**Task instructions**
Retype all entries exactly, skipping pictures.

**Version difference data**

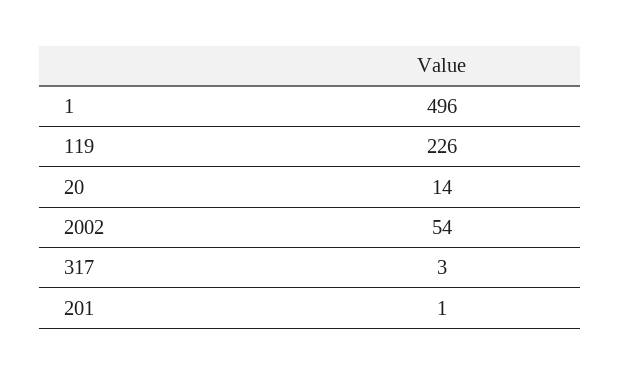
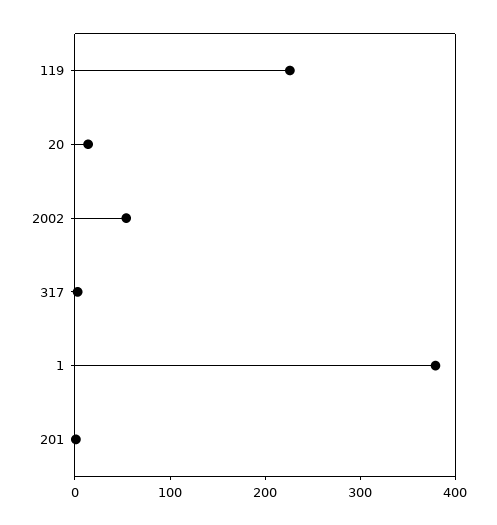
  {
-   "1": 496,
+   "1": 380,
    "119": 226,
    "20": 14,
    "2002": 54,
    "317": 3,
    "201": 1
  }

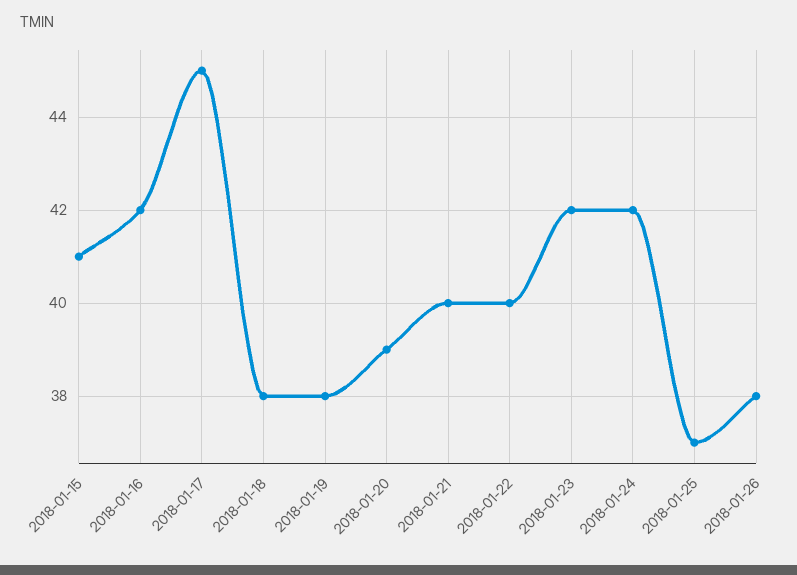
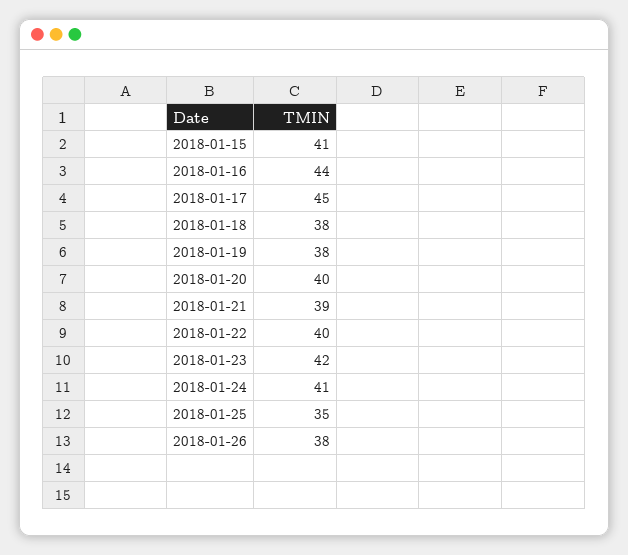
  {
    "2018-01-15": 41,
-   "2018-01-16": 42,
+   "2018-01-16": 44,
    "2018-01-17": 45,
    "2018-01-18": 38,
    "2018-01-19": 38,
-   "2018-01-20": 39,
+   "2018-01-20": 40,
-   "2018-01-21": 40,
+   "2018-01-21": 39,
    "2018-01-22": 40,
    "2018-01-23": 42,
-   "2018-01-24": 42,
+   "2018-01-24": 41,
-   "2018-01-25": 37,
+   "2018-01-25": 35,
    "2018-01-26": 38
  }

**Output for this exercise**
  {
-   "1": 496,
+   "1": 380,
    "119": 226,
    "20": 14,
    "2002": 54,
    "317": 3,
    "201": 1
  }

  {
    "2018-01-15": 41,
-   "2018-01-16": 42,
+   "2018-01-16": 44,
    "2018-01-17": 45,
    "2018-01-18": 38,
    "2018-01-19": 38,
-   "2018-01-20": 39,
+   "2018-01-20": 40,
-   "2018-01-21": 40,
+   "2018-01-21": 39,
    "2018-01-22": 40,
    "2018-01-23": 42,
-   "2018-01-24": 42,
+   "2018-01-24": 41,
-   "2018-01-25": 37,
+   "2018-01-25": 35,
    "2018-01-26": 38
  }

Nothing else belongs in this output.